Reproduce the entries in full and exactly. Pictures stay out.

Given records: Begin

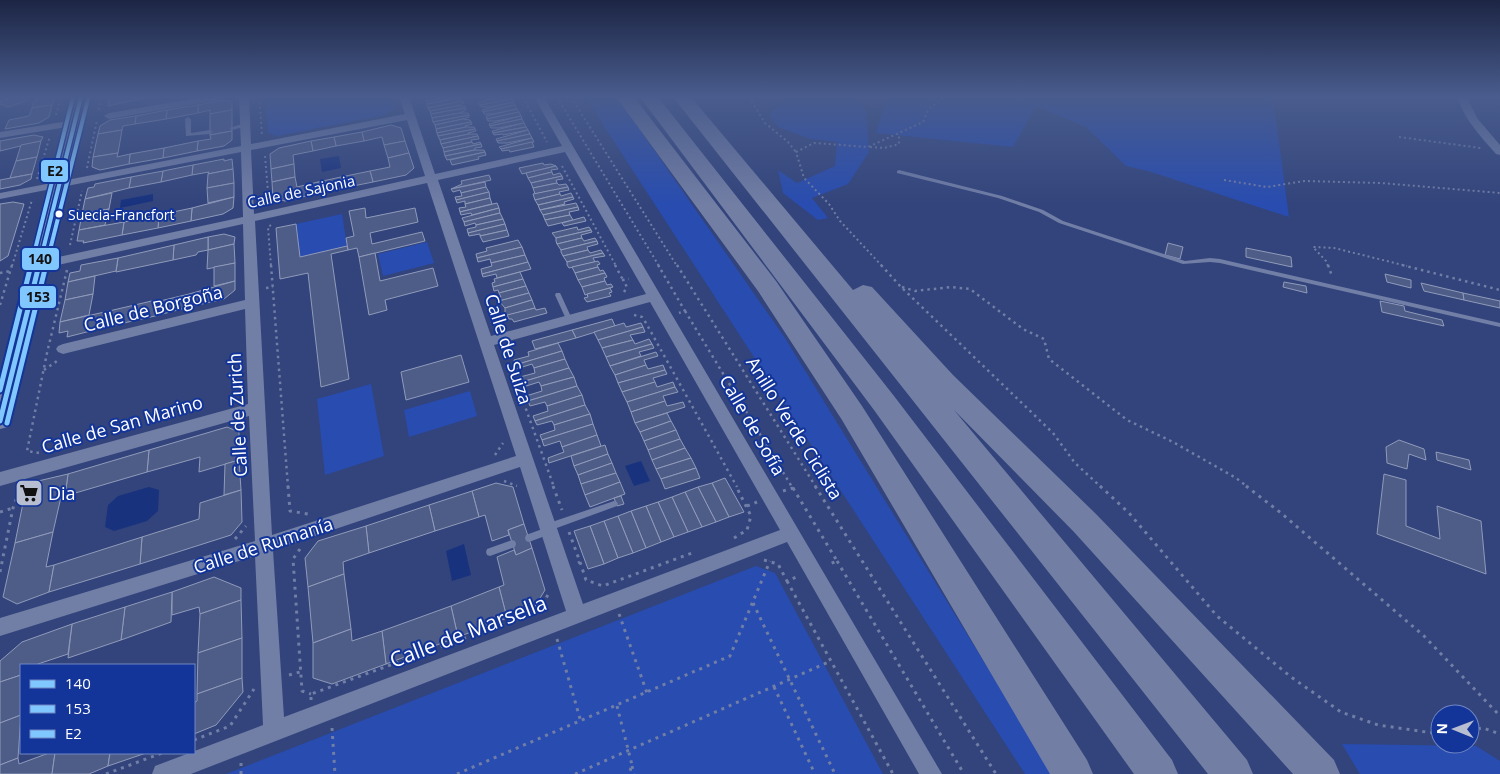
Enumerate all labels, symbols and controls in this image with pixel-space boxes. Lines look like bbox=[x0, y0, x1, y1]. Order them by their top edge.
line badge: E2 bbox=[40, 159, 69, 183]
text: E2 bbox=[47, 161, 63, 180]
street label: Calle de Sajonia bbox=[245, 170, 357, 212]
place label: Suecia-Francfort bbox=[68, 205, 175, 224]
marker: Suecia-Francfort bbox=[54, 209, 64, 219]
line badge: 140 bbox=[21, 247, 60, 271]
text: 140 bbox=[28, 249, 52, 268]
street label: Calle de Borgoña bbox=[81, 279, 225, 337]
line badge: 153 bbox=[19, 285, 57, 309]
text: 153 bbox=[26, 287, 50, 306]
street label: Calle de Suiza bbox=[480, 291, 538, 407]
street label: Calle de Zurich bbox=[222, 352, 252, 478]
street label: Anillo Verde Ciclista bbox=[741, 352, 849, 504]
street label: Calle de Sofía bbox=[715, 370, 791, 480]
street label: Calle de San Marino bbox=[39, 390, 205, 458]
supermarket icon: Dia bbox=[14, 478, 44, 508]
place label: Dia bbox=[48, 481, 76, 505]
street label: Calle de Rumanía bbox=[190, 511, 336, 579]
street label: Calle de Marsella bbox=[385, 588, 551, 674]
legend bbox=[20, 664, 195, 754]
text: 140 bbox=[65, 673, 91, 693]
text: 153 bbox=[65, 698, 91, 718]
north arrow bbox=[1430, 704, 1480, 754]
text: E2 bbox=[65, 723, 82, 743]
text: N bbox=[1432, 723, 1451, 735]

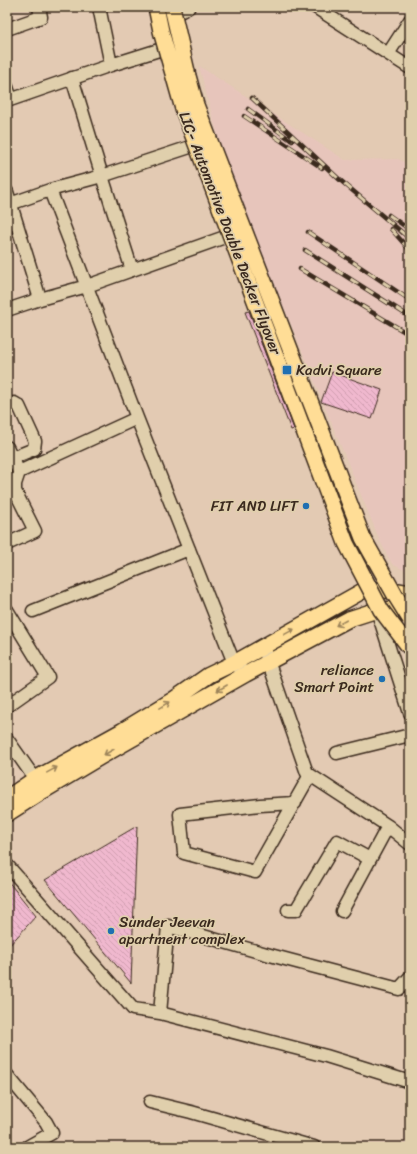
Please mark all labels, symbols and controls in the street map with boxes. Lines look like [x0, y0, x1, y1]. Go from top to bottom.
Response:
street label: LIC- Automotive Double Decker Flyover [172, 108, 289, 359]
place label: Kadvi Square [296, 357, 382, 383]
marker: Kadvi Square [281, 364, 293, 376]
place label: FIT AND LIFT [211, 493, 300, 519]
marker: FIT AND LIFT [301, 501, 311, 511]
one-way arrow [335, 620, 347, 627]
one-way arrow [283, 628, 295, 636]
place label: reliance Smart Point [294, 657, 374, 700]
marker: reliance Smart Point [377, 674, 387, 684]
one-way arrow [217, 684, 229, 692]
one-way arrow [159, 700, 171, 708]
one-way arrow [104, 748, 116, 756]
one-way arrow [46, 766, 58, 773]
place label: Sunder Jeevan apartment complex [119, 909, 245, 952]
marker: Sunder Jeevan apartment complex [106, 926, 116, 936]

Given records: End

> **Solved problem**
Enumerate all labels, symbols and controls in this image with pixel-space boxes. Lines look like bbox=[x0, y0, x1, y1]. Order them by their top edge.
line badge: E2 bbox=[40, 159, 69, 183]
text: E2 bbox=[47, 161, 63, 180]
street label: Calle de Sajonia bbox=[245, 170, 357, 212]
place label: Suecia-Francfort bbox=[68, 205, 175, 224]
marker: Suecia-Francfort bbox=[54, 209, 64, 219]
line badge: 140 bbox=[21, 247, 60, 271]
text: 140 bbox=[28, 249, 52, 268]
street label: Calle de Borgoña bbox=[81, 279, 225, 337]
line badge: 153 bbox=[19, 285, 57, 309]
text: 153 bbox=[26, 287, 50, 306]
street label: Calle de Suiza bbox=[480, 291, 538, 407]
street label: Calle de Zurich bbox=[222, 352, 252, 478]
street label: Anillo Verde Ciclista bbox=[741, 352, 849, 504]
street label: Calle de Sofía bbox=[715, 370, 791, 480]
street label: Calle de San Marino bbox=[39, 390, 205, 458]
supermarket icon: Dia bbox=[14, 478, 44, 508]
place label: Dia bbox=[48, 481, 76, 505]
street label: Calle de Rumanía bbox=[190, 511, 336, 579]
street label: Calle de Marsella bbox=[385, 588, 551, 674]
legend bbox=[20, 664, 195, 754]
text: 140 bbox=[65, 673, 91, 693]
text: 153 bbox=[65, 698, 91, 718]
north arrow bbox=[1430, 704, 1480, 754]
text: E2 bbox=[65, 723, 82, 743]
text: N bbox=[1432, 723, 1451, 735]

Please mark all labels, symbols and controls in the street map with boxes. Lines look like [x0, y0, x1, y1]. Go from top to bottom.
Response:
street label: LIC- Automotive Double Decker Flyover [172, 108, 289, 359]
place label: Kadvi Square [296, 357, 382, 383]
marker: Kadvi Square [281, 364, 293, 376]
place label: FIT AND LIFT [211, 493, 300, 519]
marker: FIT AND LIFT [301, 501, 311, 511]
one-way arrow [335, 620, 347, 627]
one-way arrow [283, 628, 295, 636]
place label: reliance Smart Point [294, 657, 374, 700]
marker: reliance Smart Point [377, 674, 387, 684]
one-way arrow [217, 684, 229, 692]
one-way arrow [159, 700, 171, 708]
one-way arrow [104, 748, 116, 756]
one-way arrow [46, 766, 58, 773]
place label: Sunder Jeevan apartment complex [119, 909, 245, 952]
marker: Sunder Jeevan apartment complex [106, 926, 116, 936]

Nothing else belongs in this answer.